# Fast read of AWS cloud MUR SST

10/5/2021

NASA JPL PODAAC has put the entire [MUR SST](https://podaac.jpl.nasa.gov/dataset/MUR-JPL-L4-GLOB-v4.1) dataset on AWS cloud as individual netCDF files, **but all ~7000 of them are netCDF files.**\ Accessing one file works well, but accessing multiple files is **very slow** because the metadata for each file has to be queried. Here, we create **fast access** by consolidating the metadata and accessing the entire dataset rapidly via zarr. More background on this project:
[medium article](https://medium.com/pangeo/fake-it-until-you-make-it-reading-goes-netcdf4-data-on-aws-s3-as-zarr-for-rapid-data-access-61e33f8fe685) and in this [repo](https://github.com/lsterzinger/fsspec-reference-maker-tutorial). We need help developing documentation and more test datasets. If you want to help, we are working in the [Pangeo Gitter](https://gitter.im/pangeo-data/cloud-performant-netcdf4).

To run this code:
- you need to set up your `.netrc` file in your home directory with your earthdata login info

Authors:
- [Chelle Gentemann](https://github.com/cgentemann)
- [Rich Signell](https://github.com/rsignell-usgs)
- [Lucas Steringzer](https://github.com/lsterzinger/)
- [Martin Durant](https://github.com/martindurant)

Credit:
- Funding: Interagency Implementation and Advanced Concepts Team [IMPACT](https://earthdata.nasa.gov/esds/impact) for the Earth Science Data Systems (ESDS) program and AWS Public Dataset Program
- AWS Credit Program
- ESIP Hub

In [None]:
from urllib import request
from http.cookiejar import CookieJar
import s3fs
import requests
import netrc
from os.path import dirname, join
from io import StringIO
import xarray as xr

In [None]:
#consolidated metadata file is in a public s3 bucket
rpath = 's3://esip-qhub-public/nasa/mur/mur_consolidated_test.json'

In [None]:
#########Setting up earthdata login credentials 
# this code is from https://github.com/podaac/tutorials/blob/master/notebooks/cloudwebinar/cloud_direct_access_s3.py
def setup_earthdata_login_auth(endpoint):
    """
    Set up the request library so that it authenticates against the given Earthdata Login
    endpoint and is able to track cookies between requests.  This looks in the .netrc file 
    first and if no credentials are found, it prompts for them.
    Valid endpoints:
        urs.earthdata.nasa.gov - Earthdata Login production
    """
    try:
        username, _, password = netrc.netrc().authenticators(endpoint)
    except (FileNotFoundError, TypeError):
        # FileNotFound = There's no .netrc file
        # TypeError = The endpoint isn't in the netrc file, causing the above to try unpacking None
        print("There's no .netrc file or the The endpoint isn't in the netrc file")

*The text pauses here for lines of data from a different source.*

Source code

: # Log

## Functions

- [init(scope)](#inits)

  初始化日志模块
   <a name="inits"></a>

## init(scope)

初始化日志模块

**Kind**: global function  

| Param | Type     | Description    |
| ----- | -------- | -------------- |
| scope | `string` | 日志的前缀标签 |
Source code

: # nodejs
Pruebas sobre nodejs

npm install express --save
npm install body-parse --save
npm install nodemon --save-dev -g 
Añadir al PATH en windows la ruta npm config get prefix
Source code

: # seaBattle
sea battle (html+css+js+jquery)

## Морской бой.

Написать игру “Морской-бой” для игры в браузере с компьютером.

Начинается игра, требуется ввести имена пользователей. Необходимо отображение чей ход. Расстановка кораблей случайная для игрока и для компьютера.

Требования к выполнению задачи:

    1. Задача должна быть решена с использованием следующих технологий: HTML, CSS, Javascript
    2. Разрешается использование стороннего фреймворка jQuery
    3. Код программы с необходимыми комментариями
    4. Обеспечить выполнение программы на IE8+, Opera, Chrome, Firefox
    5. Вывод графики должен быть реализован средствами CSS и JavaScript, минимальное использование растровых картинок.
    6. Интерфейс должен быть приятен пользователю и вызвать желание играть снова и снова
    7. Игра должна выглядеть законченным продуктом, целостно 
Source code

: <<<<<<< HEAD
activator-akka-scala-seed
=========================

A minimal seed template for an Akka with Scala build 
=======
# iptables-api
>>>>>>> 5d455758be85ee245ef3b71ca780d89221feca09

    manager = request.HTTPPasswordMgrWithDefaultRealm()
    manager.add_password(None, endpoint, username, password)
    auth = request.HTTPBasicAuthHandler(manager)

    jar = CookieJar()
    processor = request.HTTPCookieProcessor(jar)
    opener = request.build_opener(auth, processor)
    request.install_opener(opener)

###############################################################################
edl="urs.earthdata.nasa.gov"
setup_earthdata_login_auth(edl)

def begin_s3_direct_access():
    url="https://archive.podaac.earthdata.nasa.gov/s3credentials"
    response = requests.get(url).json()
    return s3fs.S3FileSystem(key=response['accessKeyId'],secret=response['secretAccessKey'],token=response['sessionToken'],client_kwargs={'region_name':'us-west-2'})


# OLD SCHOOL: Accessing MUR SST via netcdf
1. Create a list of filenames
1. Test time to open 1 file
1. Test time to open 10 files
1. Calculate timeseries for global mean for 10 days

In [None]:
%%time    
#create list of filenames for 10 days
fs = begin_s3_direct_access()
flist = []
for lyr in range(2015,1016):
    for imon in range(1,2):
        fstr = str(lyr)+str(imon).zfill(2)+'*.nc'
        files = fs.glob(join("podaac-ops-cumulus-protected/", "MUR-JPL-L4-GLOB-v4.1", fstr))
        for file in files:
            flist.append(file)
#flist = flist[0:10] #only get first 10 files
print('total number of individual netcdf files:',len(flist))

In [None]:
%%time   
# open 1 file
ds = xr.open_dataset(flist[0])
ds

In [None]:
%%time
# open 10 files
ds = xr.open_mfdataset(flist,combine='by_coords')
ds

# Consolidated metadata zarr access
- Use public metadata file. That is it.

In [None]:
url="https://archive.podaac.earthdata.nasa.gov/s3credentials"
response = requests.get(url).json()

In [None]:
%%time
s_opts = {'requester_pays':True, 'skip_instance_cache':True}
r_opts = {'key':response['accessKeyId'],
          'secret':response['secretAccessKey'],
          'token':response['sessionToken'],
          'client_kwargs':{'region_name':'us-west-2'}}

fs = fsspec.filesystem("reference", fo=rpath, ref_storage_args=s_opts,
                       remote_protocol='s3', remote_options=r_opts)
m = fs.get_mapper("")
ds = xr.open_dataset(m, engine="zarr", consolidated=False)
ds